La recensione su Una separazione

di sasso67
10 stelle

Nel 2009 Farhadi colpì con About Elly, un film in gran parte giocato sulla difficoltà, a volte l'impossibilità, di giungere alla verità. Nel parlare di questo, Farhadi non rinunciava ad assestare qualche stoccata all'Iran di Ahmadinejad e in particolare alla sua borghesia urbana, acquiescente ed assuefatta nei confronti del regime, indecisa tra modernità e tradizione, schiava dei suoi riti (la vacanza nella casa al mare) e dei suoi miti, tra i quali un insopportabile maschilismo, sempre troppo duro a morire (e per la verità non soltanto a quelle latitudini).

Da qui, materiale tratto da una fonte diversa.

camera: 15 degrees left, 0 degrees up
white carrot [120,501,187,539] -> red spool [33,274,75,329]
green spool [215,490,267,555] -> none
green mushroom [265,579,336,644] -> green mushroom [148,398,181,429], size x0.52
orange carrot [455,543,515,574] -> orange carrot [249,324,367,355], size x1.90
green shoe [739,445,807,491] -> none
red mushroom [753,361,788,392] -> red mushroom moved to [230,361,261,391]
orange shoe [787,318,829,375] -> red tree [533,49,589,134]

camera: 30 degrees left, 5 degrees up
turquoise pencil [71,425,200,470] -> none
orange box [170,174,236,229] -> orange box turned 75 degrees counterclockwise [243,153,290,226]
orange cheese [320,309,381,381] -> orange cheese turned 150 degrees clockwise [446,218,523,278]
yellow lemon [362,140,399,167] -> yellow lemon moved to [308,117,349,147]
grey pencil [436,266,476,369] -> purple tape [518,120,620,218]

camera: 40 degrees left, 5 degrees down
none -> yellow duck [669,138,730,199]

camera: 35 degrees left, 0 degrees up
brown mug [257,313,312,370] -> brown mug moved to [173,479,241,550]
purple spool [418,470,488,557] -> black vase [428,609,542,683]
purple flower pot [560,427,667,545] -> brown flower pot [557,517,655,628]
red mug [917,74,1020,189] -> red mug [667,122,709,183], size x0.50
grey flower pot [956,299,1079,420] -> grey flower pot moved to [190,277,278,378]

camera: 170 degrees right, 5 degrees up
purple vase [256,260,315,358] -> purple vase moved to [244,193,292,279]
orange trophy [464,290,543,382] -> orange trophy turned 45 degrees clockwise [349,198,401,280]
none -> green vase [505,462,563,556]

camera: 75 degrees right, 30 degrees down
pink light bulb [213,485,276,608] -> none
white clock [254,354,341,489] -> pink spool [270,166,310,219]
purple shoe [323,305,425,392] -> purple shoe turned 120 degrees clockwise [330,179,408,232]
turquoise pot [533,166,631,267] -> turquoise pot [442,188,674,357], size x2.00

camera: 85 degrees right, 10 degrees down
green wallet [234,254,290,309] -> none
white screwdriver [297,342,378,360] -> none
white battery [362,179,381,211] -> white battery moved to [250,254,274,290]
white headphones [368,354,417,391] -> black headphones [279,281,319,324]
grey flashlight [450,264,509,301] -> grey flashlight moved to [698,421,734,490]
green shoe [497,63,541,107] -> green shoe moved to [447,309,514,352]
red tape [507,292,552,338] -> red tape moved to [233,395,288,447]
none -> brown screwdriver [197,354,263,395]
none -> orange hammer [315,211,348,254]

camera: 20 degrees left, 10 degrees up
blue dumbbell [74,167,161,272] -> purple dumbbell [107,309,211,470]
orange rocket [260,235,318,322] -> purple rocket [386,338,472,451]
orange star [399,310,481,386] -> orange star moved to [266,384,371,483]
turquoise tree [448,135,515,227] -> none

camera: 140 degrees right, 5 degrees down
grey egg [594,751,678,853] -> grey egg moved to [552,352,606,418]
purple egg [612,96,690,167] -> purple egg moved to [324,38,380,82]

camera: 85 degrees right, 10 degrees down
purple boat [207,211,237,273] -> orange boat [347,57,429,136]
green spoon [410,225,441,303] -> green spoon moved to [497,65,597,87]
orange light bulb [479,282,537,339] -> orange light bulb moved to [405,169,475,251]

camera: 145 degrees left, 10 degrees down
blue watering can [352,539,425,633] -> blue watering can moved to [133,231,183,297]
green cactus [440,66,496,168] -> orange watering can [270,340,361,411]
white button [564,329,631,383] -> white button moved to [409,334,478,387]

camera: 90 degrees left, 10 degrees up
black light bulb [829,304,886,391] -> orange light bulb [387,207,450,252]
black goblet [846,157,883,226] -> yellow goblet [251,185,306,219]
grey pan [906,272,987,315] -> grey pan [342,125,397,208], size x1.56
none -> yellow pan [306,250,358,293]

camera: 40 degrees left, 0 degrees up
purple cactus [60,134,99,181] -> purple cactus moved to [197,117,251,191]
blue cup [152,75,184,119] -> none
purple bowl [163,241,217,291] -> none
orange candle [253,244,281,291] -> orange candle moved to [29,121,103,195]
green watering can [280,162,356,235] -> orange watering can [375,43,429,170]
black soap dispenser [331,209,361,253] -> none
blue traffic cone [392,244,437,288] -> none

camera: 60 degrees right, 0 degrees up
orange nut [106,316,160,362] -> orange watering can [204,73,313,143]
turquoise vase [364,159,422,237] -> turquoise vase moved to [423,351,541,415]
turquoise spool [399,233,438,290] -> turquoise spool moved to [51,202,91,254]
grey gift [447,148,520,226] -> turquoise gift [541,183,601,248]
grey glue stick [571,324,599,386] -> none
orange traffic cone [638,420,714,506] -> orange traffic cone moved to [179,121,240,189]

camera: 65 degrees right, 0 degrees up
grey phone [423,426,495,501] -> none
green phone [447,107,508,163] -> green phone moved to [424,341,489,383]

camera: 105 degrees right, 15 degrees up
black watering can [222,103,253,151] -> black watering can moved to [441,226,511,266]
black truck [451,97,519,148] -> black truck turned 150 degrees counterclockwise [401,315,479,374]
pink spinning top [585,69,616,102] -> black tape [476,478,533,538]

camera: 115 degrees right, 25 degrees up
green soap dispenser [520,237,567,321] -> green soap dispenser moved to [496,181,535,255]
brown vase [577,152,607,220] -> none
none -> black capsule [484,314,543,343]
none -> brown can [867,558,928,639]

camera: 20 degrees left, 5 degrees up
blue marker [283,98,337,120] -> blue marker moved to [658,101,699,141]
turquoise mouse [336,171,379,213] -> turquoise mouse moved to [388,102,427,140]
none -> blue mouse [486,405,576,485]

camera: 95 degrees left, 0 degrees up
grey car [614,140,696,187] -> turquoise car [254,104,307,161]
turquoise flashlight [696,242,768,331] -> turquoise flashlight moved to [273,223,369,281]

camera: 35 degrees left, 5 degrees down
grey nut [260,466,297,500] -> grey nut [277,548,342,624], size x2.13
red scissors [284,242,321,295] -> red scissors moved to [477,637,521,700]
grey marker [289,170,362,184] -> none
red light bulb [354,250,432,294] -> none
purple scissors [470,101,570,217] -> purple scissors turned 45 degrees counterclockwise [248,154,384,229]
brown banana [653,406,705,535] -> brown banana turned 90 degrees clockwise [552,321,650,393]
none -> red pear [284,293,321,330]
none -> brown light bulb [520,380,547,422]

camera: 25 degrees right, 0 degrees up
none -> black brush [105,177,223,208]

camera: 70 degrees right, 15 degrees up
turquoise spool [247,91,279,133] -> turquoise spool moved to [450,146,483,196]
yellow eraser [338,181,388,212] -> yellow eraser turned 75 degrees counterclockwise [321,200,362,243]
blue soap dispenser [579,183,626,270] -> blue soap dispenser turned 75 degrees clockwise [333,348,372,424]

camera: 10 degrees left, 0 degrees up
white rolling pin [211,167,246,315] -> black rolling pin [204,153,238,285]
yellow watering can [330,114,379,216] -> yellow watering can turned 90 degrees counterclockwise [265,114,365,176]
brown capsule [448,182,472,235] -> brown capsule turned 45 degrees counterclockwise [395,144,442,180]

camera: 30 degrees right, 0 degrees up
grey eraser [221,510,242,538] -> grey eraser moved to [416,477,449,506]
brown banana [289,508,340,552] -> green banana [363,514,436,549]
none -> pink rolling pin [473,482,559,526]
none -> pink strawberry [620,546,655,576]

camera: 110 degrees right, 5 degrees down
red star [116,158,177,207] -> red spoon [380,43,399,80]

Con ancora maggiore maturità, il regista iraniano racconta, con Una separazione, una storia urbana, che vede contrapposte una famiglia borghese ed intellettuale ed una proletaria, a seguito della perdita del bambino di cui era incinta la donna della famiglia più povera.

La storia sembra vertere, comunque, attorno a quella che, se non è proprio una paralisi come la Dublino dei Dubliners di Joyce, somiglia da vicino ad una stasi, come quella legata al morbo di Alzheimer, che impedisce al vecchio padre di Nader di parlare, di muoversi normalmente, forse di ragionare. In Una separazione verità e menzogne si intrecciano in un groviglio quasi inestricabile, sul quale fa da detonatore la legge, fino a rendere l'insieme ancora più ingarbugliato e incomprensibile. E la sofferenza si legge su tutti i volti di questi personaggi confusi, in particolare su quelli delle bambine, tendenzialmente le uniche che vorrebbero dire la verità. Il maggior tormento è quello che affligge l'undicenne Termeh (interpretata da Sarina Farhadi, figlia del regista), figlia di Nader, legatissima al padre, tanto da voler restare con lui dopo la separazione dei genitori, ma messa dall'uomo continuamente, forse anche senza volerlo, in situazione di ricatto morale («se me lo chiedi tu, io vado dal giudice e gli dico che lo sapevo»), fino a dover mentire in tribunale per salvarlo dalla prigione.

Farhadi ha già realizzato almeno due ottimi film (i precedenti credo che non siano arrivati da noi), quest'ultimo premiato anche con l'Oscar per il lungometraggio in lingua straniera, ed è un autore sul quale si può contare anche per il futuro (ha da poco superato i quarant'anni).

Gli attori di questo film sono tutti di una bravura quasi sconvolgente ed hanno anch'essi ricevuto giusti riconoscimenti internazionali.

L'Iran sta dando cauti segnali di rinnovamento (nel 2013 è finito il secondo mandato presidenziale di Ahmadinejad ed al suo posto è stato eletto un "riformista") e sarebbe l'ora che fosse cancellata l'assurda condanna di Jafar Panahi, uno dei maggiori autori del paese: il cinema iraniano, comunque, si conferma come una delle realtà più interessanti e vitali dell'intero pianeta.